Search code examples
pythongoogle-cloud-platformpipelineapache-beamdataflow

Dynamic paths with apache beam and Runtime parameters


I am creating a pipeline TEMPLATE which takes some input file and counts the words on it. All works fine until this point, but the thing is that I need to pass another parameter (from the function where I call the template) that lets me pass the name of the file so I can create a path with it.

I'll show you an example of what I want though I know pipelines can't access Runtime parameters during pipeline construction or outside a runtime context this can help to give you an Idea of what I need to do:

class tempatableTest(PipelineOptions):
@classmethod
def _add_argparse_args(cls,parser):
    parser.add_value_provider_argument(
        '--input',
        type=str,
        help='path to the input file'
    )
    parser.add_value_provider_argument(
        '--fdinamic',
        type=str,
        help='folder name'
    )

templatable_test = PipelineOptions().view_as(tempatableTest)
beam_options= PipelineOptions()
input = templatable_test.input
dinamicName = templatable_test.fdinamic.get()

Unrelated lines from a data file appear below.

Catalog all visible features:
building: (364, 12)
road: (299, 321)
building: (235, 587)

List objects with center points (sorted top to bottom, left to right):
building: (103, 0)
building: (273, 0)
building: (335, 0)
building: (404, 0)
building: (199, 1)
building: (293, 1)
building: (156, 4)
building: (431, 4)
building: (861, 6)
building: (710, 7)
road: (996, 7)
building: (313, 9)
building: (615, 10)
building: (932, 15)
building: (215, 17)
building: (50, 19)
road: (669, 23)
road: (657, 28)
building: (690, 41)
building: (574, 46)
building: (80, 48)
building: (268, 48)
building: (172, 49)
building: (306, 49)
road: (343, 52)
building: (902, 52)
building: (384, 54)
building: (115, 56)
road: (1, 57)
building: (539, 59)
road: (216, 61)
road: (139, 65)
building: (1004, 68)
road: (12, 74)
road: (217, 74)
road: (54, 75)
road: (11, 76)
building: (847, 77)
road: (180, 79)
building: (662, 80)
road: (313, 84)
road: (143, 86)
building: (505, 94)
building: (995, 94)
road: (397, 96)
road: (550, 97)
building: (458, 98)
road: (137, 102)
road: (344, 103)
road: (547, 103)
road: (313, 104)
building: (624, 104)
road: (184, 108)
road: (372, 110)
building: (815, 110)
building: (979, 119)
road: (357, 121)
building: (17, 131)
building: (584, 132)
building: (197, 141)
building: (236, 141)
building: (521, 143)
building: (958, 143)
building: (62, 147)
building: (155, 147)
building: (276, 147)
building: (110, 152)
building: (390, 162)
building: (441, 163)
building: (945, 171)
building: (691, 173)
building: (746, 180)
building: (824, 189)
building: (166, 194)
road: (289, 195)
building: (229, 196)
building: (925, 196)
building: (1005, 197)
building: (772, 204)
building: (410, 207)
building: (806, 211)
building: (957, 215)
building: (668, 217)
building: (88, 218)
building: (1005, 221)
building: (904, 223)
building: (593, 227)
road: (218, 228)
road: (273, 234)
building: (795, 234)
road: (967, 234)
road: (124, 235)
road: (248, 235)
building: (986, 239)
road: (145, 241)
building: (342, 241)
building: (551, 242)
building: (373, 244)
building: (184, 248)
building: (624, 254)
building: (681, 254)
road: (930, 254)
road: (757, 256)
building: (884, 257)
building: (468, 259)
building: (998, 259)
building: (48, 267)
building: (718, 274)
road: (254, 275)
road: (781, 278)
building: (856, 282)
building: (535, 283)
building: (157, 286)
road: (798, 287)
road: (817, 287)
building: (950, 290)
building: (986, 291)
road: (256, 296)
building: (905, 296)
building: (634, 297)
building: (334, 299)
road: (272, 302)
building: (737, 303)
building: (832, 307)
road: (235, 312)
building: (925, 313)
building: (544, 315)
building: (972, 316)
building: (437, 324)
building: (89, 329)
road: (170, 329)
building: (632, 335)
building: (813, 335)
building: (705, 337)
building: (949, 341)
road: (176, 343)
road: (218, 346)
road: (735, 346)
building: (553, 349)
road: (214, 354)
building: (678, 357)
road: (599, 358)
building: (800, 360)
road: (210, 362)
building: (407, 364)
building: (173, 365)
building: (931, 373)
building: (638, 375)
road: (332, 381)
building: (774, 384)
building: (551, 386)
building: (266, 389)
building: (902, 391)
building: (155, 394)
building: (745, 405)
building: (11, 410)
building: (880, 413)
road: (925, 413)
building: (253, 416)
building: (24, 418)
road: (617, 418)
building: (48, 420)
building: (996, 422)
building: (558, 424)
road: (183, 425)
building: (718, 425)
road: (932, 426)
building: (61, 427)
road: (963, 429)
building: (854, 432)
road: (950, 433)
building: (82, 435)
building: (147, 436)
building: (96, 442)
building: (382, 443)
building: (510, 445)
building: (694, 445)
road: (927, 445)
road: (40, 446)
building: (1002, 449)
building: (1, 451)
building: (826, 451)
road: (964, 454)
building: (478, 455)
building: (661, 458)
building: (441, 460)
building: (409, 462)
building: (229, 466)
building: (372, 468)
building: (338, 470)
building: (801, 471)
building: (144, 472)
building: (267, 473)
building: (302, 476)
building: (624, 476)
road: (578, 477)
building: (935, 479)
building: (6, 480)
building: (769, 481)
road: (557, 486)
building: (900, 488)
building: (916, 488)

with beam.Pipeline(options=beam_options) as p:
    lines = p | beam.io.ReadFromText(input)
    len = lines | beam.combiners.Count.Globally()
    len | 'countTotalLen' >> beam.io.WriteToText(f'gs://bucket-test-out/processedFile/{dinamicName}/count.txt')

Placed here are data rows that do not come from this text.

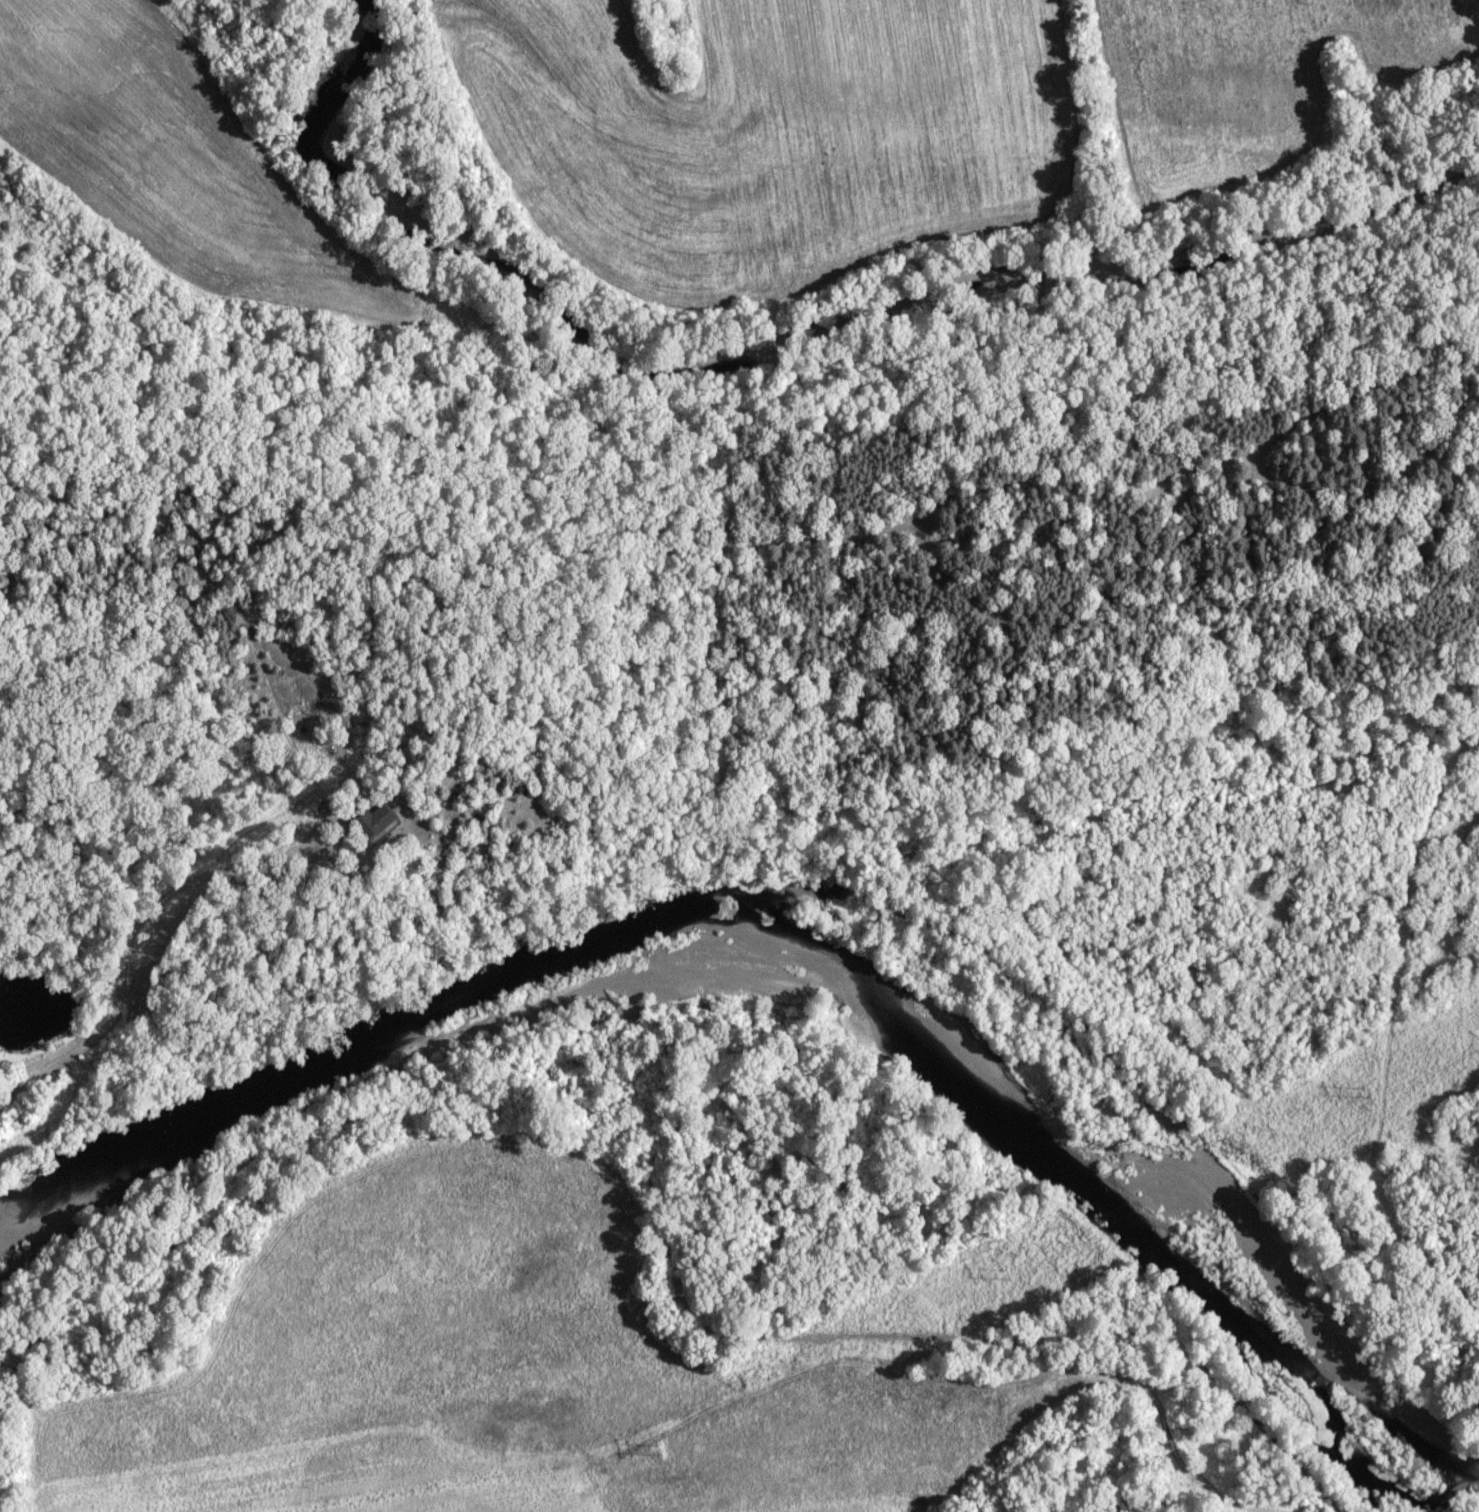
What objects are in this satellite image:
building: (377, 823)
road: (132, 926)
river: (782, 933)
power tower: (1366, 1092)
power tower: (1005, 1275)
power tower: (659, 1449)

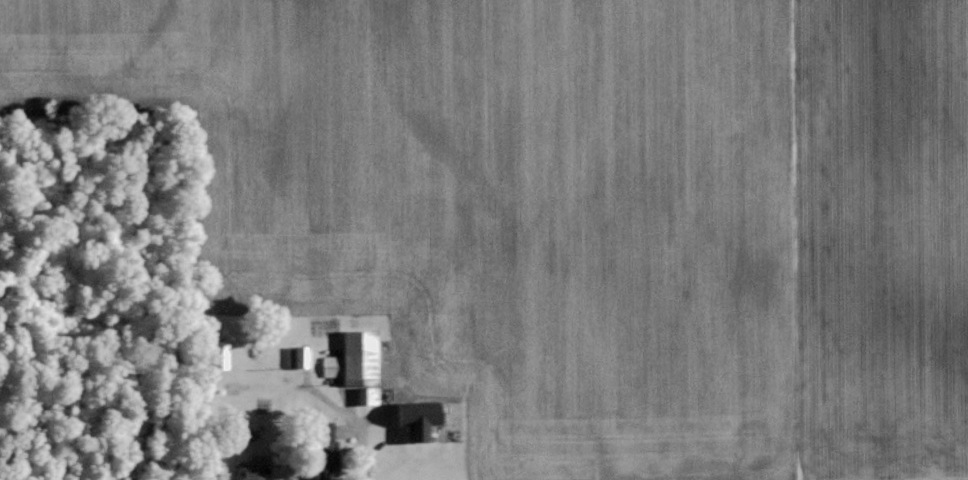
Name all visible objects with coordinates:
building: (219, 354)
building: (354, 358)
building: (417, 418)
building: (326, 443)
building: (250, 471)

If I use templatable_test.fdinamic.get() I'd get the runtime error but if I remove the .get() I'd get a super long name on the folder.

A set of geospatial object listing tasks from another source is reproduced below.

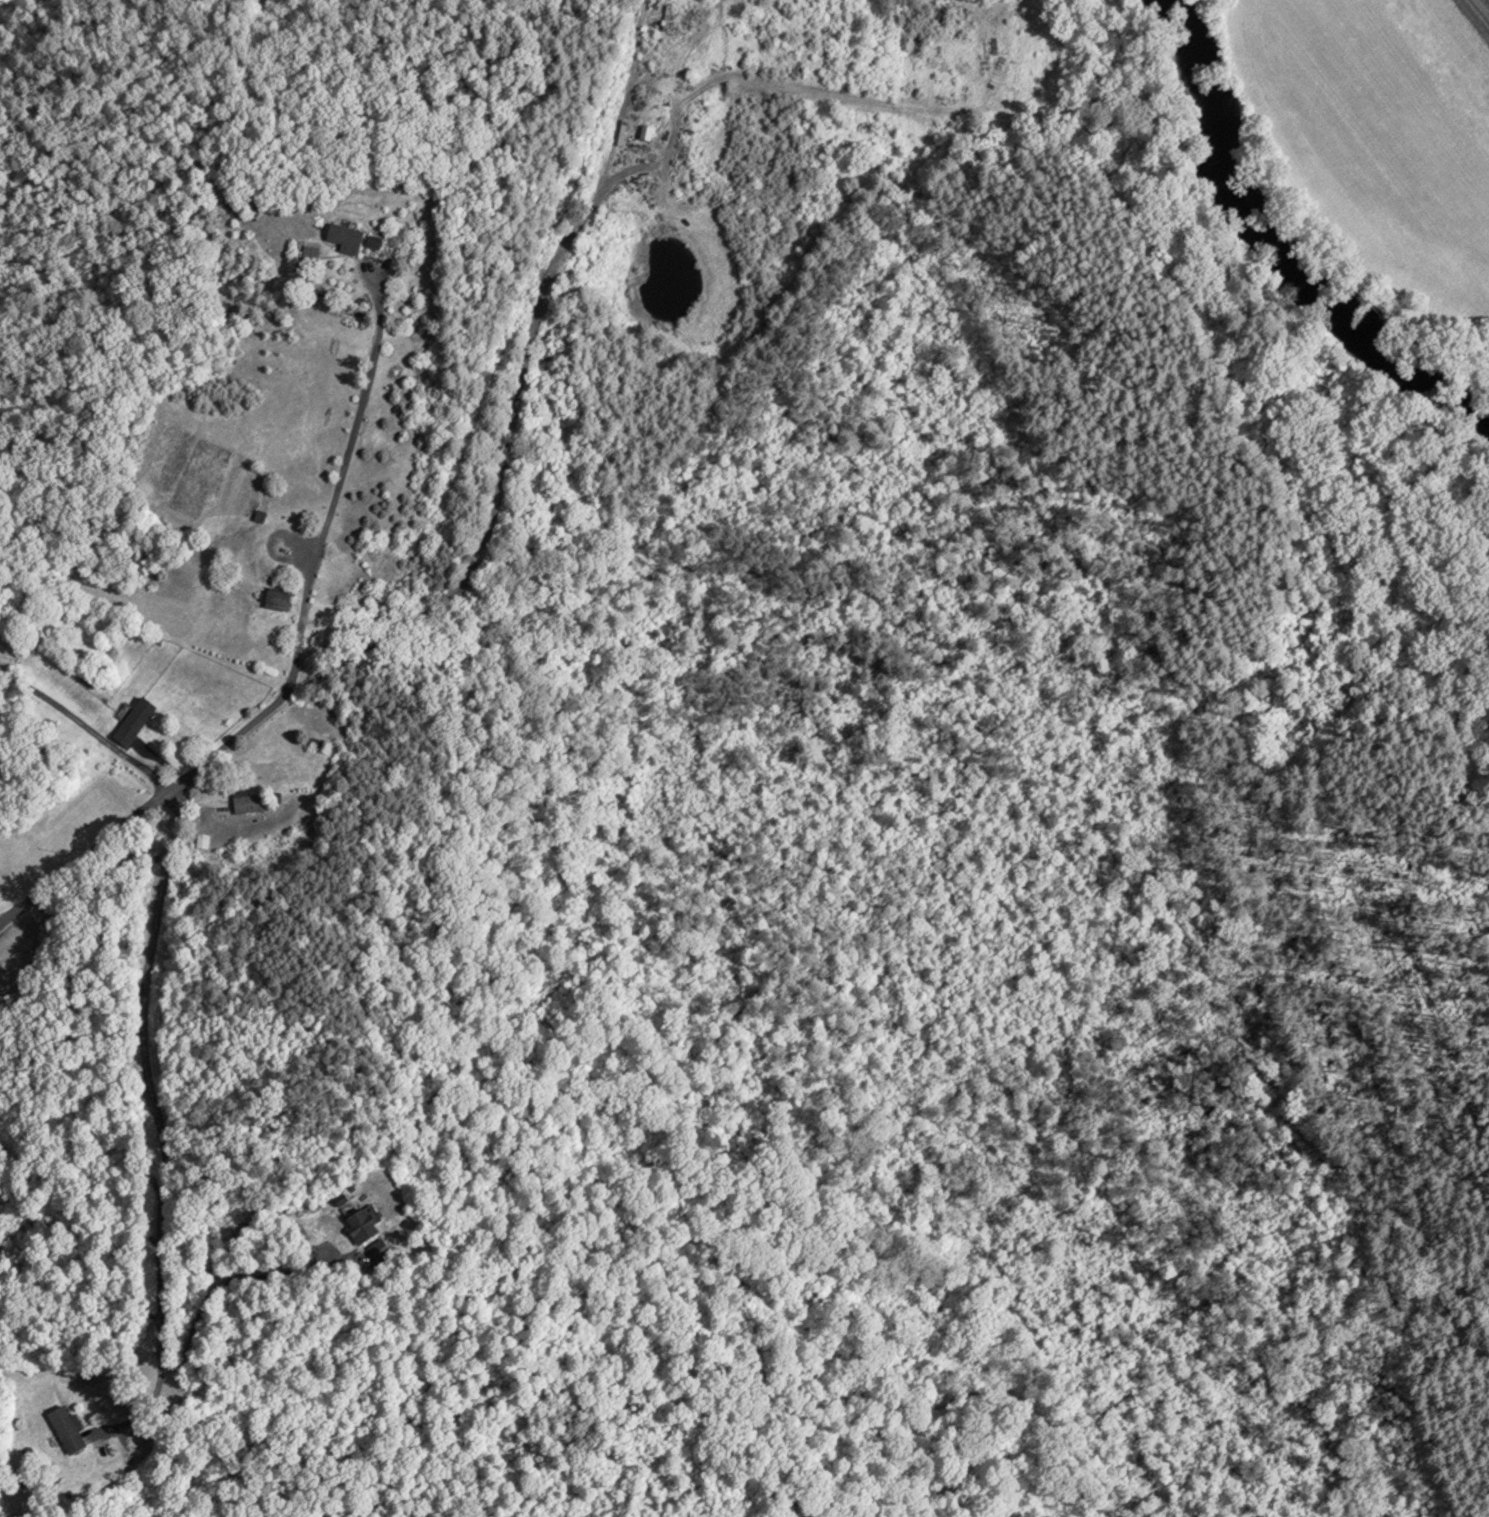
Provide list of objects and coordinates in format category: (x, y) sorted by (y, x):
building: (646, 134)
building: (345, 238)
building: (374, 243)
river: (1274, 250)
building: (310, 252)
road: (515, 395)
road: (338, 480)
building: (277, 599)
building: (133, 722)
road: (87, 728)
building: (246, 802)
road: (146, 808)
road: (158, 1122)
building: (361, 1226)
road: (238, 1276)
road: (337, 1419)
building: (67, 1429)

I know probably this isn't the way to go but is just to illustrate what I need to do, thank you for your help.


Solution

  • Unfortunately the WriteToText transform can't be used for this because it currently only supports a fixed destination. So in order to write files to dynamic destinations, you would instead need to use utilities from the fileio module which supports dynamic destinations. Although this does mean switching to using the experimental WriteToFiles transform.